Transcribed page contents:
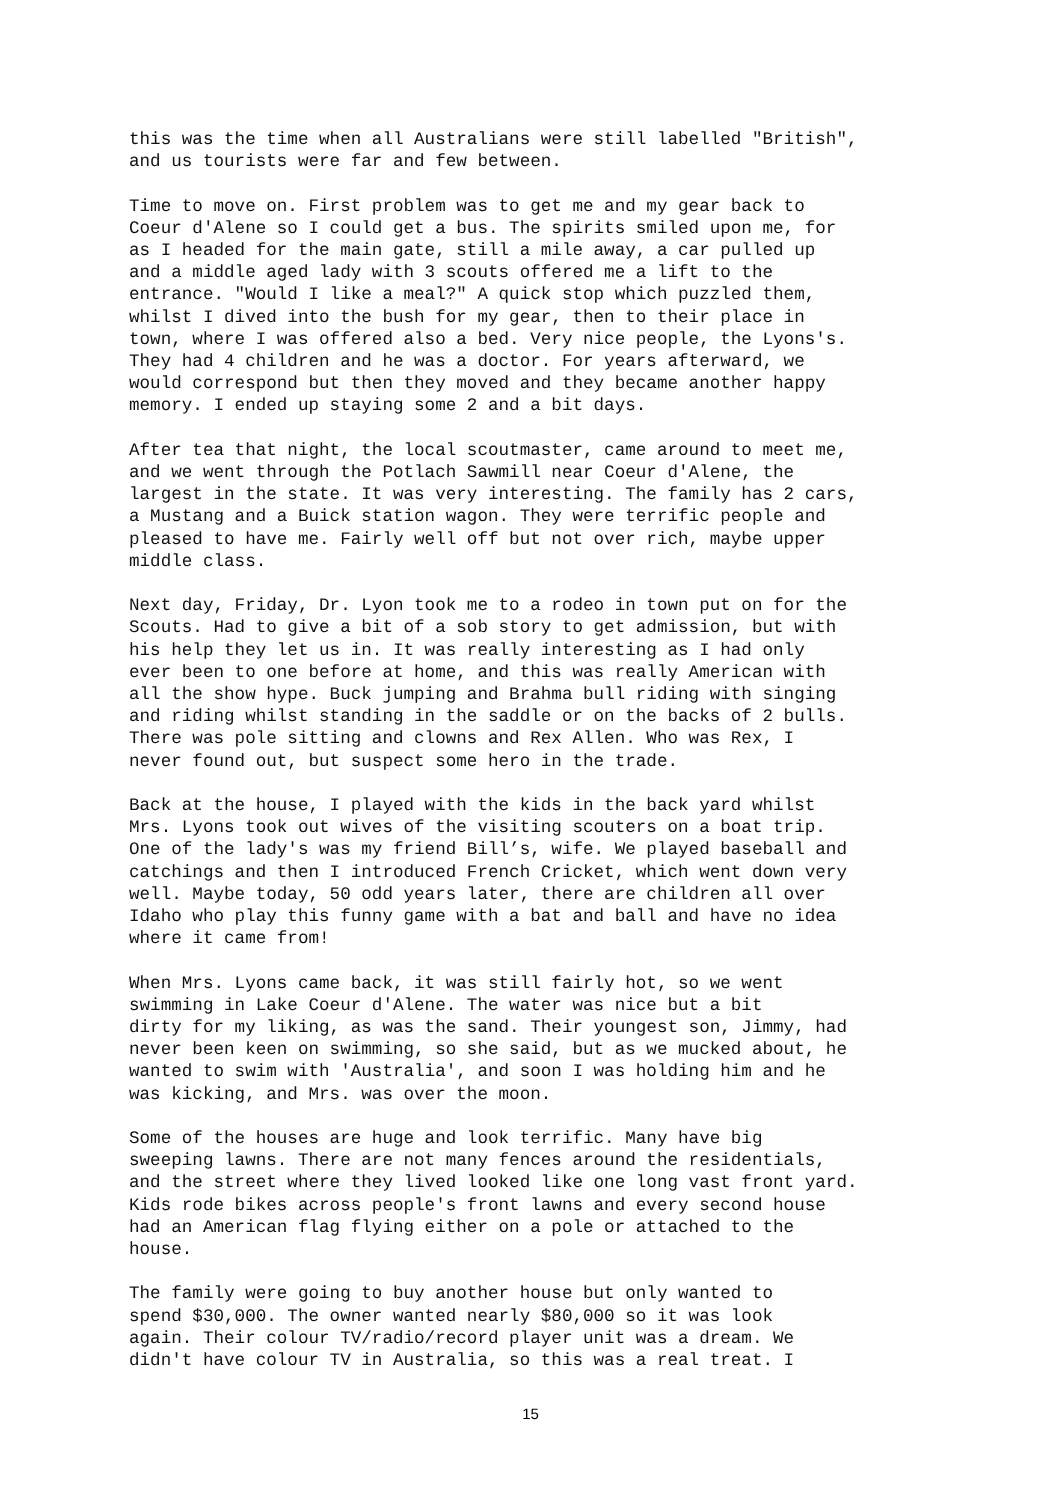this was the time when all Australians were still labelled "British", and us tourists were far and few between.
Time to move on. First problem was to get me and my gear back to Coeur d'Alene so I could get a bus. The spirits smiled upon me, for as I headed for the main gate, still a mile away, a car pulled up and a middle aged lady with 3 scouts offered me a lift to the entrance. "Would I like a meal?" A quick stop which puzzled them, whilst I dived into the bush for my gear, then to their place in town, where I was offered also a bed. Very nice people, the Lyons's. They had 4 children and he was a doctor. For years afterward, we would correspond but then they moved and they became another happy memory. I ended up staying some 2 and a bit days.
After tea that night, the local scoutmaster, came around to meet me, and we went through the Potlach Sawmill near Coeur d'Alene, the largest in the state. It was very interesting. The family has 2 cars, a Mustang and a Buick station wagon. They were terrific people and pleased to have me. Fairly well off but not over rich, maybe upper middle class.
Next day, Friday, Dr. Lyon took me to a rodeo in town put on for the Scouts. Had to give a bit of a sob story to get admission, but with his help they let us in. It was really interesting as I had only ever been to one before at home, and this was really American with all the show hype. Buck jumping and Brahma bull riding with singing and riding whilst standing in the saddle or on the backs of 2 bulls. There was pole sitting and clowns and Rex Allen. Who was Rex, I never found out, but suspect some hero in the trade.
Back at the house, I played with the kids in the back yard whilst Mrs. Lyons took out wives of the visiting scouters on a boat trip. One of the lady's was my friend Bill’s, wife. We played baseball and catchings and then I introduced French Cricket, which went down very well. Maybe today, 50 odd years later, there are children all over Idaho who play this funny game with a bat and ball and have no idea where it came from!
When Mrs. Lyons came back, it was still fairly hot, so we went swimming in Lake Coeur d'Alene. The water was nice but a bit dirty for my liking, as was the sand. Their youngest son, Jimmy, had never been keen on swimming, so she said, but as we mucked about, he wanted to swim with 'Australia', and soon I was holding him and he was kicking, and Mrs. was over the moon.
Some of the houses are huge and look terrific. Many have big sweeping lawns. There are not many fences around the residentials, and the street where they lived looked like one long vast front yard. Kids rode bikes across people's front lawns and every second house had an American flag flying either on a pole or attached to the house.
The family were going to buy another house but only wanted to spend $30,000. The owner wanted nearly $80,000 so it was look again. Their colour TV/radio/record player unit was a dream. We didn't have colour TV in Australia, so this was a real treat. I
15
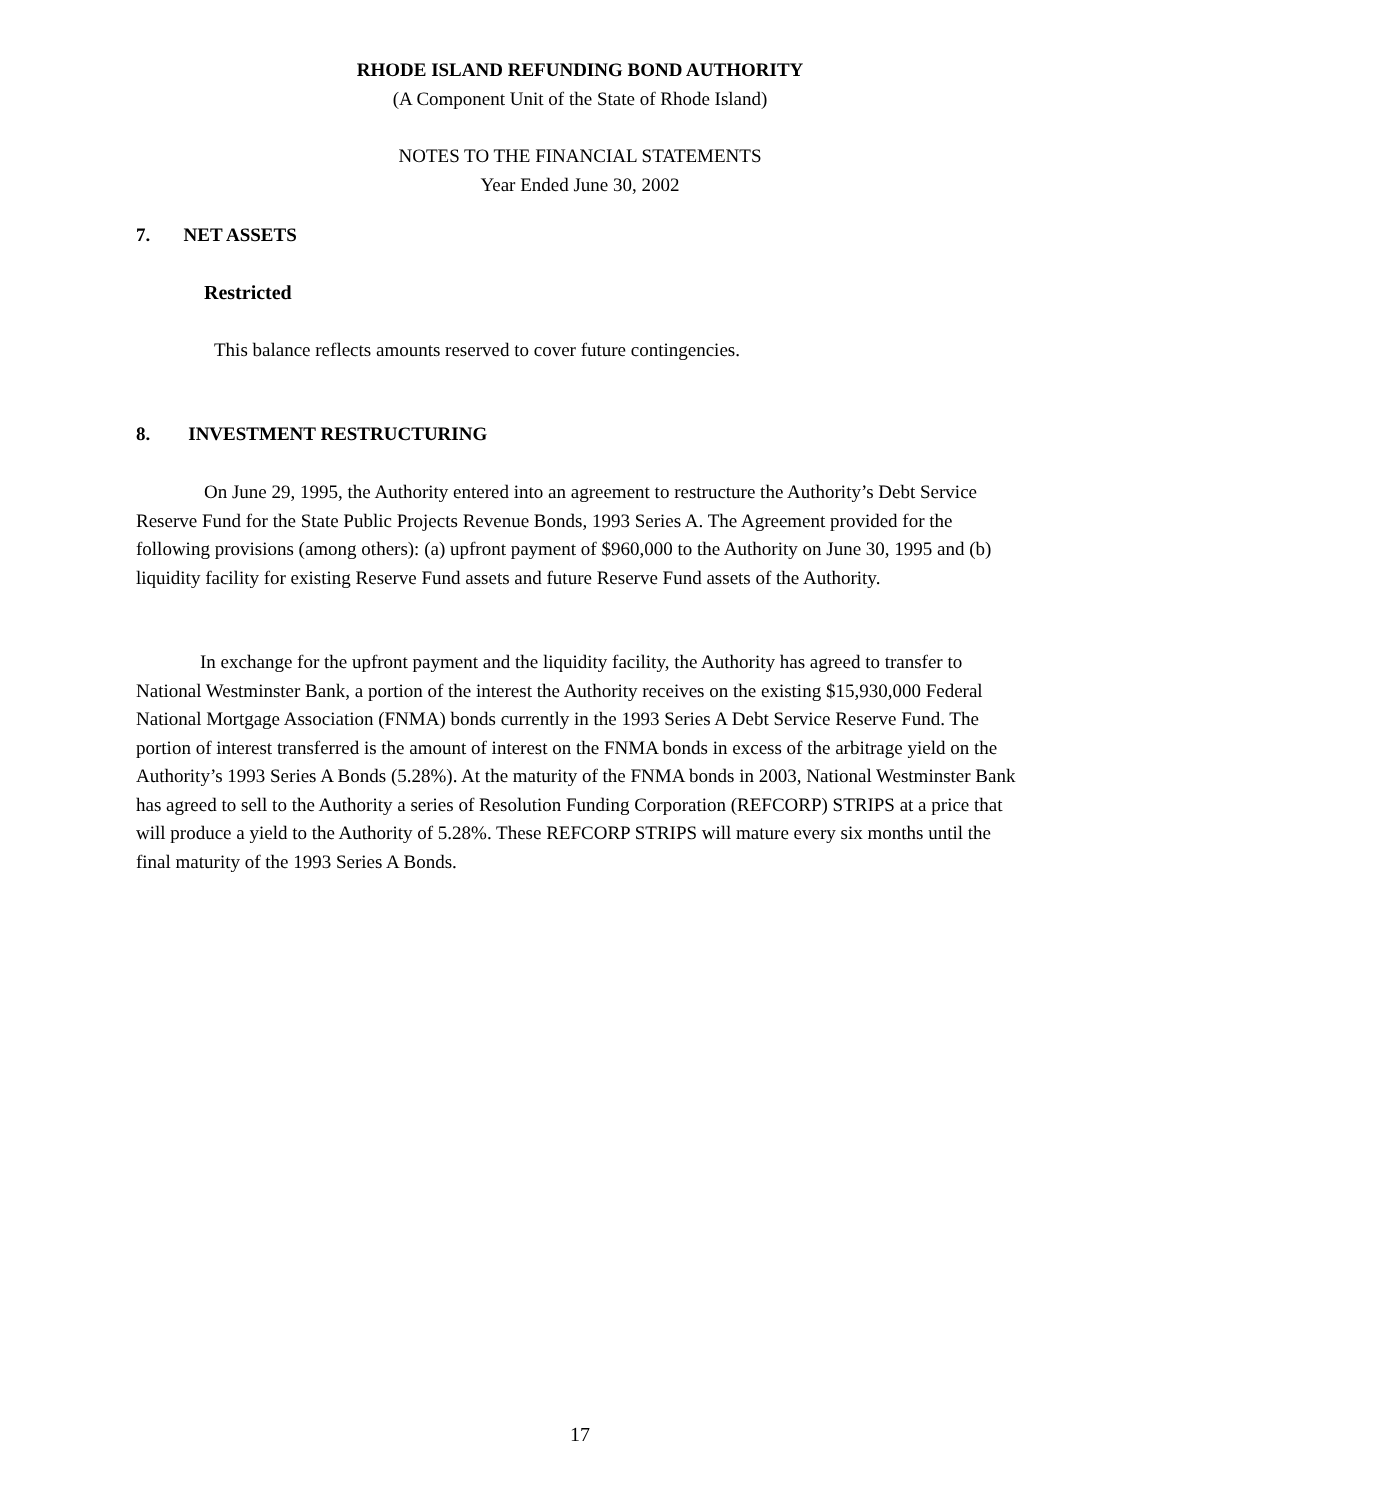RHODE ISLAND REFUNDING BOND AUTHORITY
(A Component Unit of the State of Rhode Island)
NOTES TO THE FINANCIAL STATEMENTS
Year Ended June 30, 2002
7. NET ASSETS
Restricted
This balance reflects amounts reserved to cover future contingencies.
8. INVESTMENT RESTRUCTURING
On June 29, 1995, the Authority entered into an agreement to restructure the Authority’s Debt Service Reserve Fund for the State Public Projects Revenue Bonds, 1993 Series A. The Agreement provided for the following provisions (among others): (a) upfront payment of $960,000 to the Authority on June 30, 1995 and (b) liquidity facility for existing Reserve Fund assets and future Reserve Fund assets of the Authority.
In exchange for the upfront payment and the liquidity facility, the Authority has agreed to transfer to National Westminster Bank, a portion of the interest the Authority receives on the existing $15,930,000 Federal National Mortgage Association (FNMA) bonds currently in the 1993 Series A Debt Service Reserve Fund. The portion of interest transferred is the amount of interest on the FNMA bonds in excess of the arbitrage yield on the Authority’s 1993 Series A Bonds (5.28%). At the maturity of the FNMA bonds in 2003, National Westminster Bank has agreed to sell to the Authority a series of Resolution Funding Corporation (REFCORP) STRIPS at a price that will produce a yield to the Authority of 5.28%. These REFCORP STRIPS will mature every six months until the final maturity of the 1993 Series A Bonds.
17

Aim of the task – Go through the entries above and report each line with the string "only" in it.

Solved problem –
Next day, Friday, Dr. Lyon took me to a rodeo in town put on for the Scouts. Had to give a bit of a sob story to get admission, but with his help they let us in. It was really interesting as I had only ever been to one before at home, and this was really American with all the show hype. Buck jumping and Brahma bull riding with singing and riding whilst standing in the saddle or on the backs of 2 bulls. There was pole sitting and clowns and Rex Allen. Who was Rex, I never found out, but suspect some hero in the trade.
The family were going to buy another house but only wanted to spend $30,000. The owner wanted nearly $80,000 so it was look again. Their colour TV/radio/record player unit was a dream. We didn't have colour TV in Australia, so this was a real treat. I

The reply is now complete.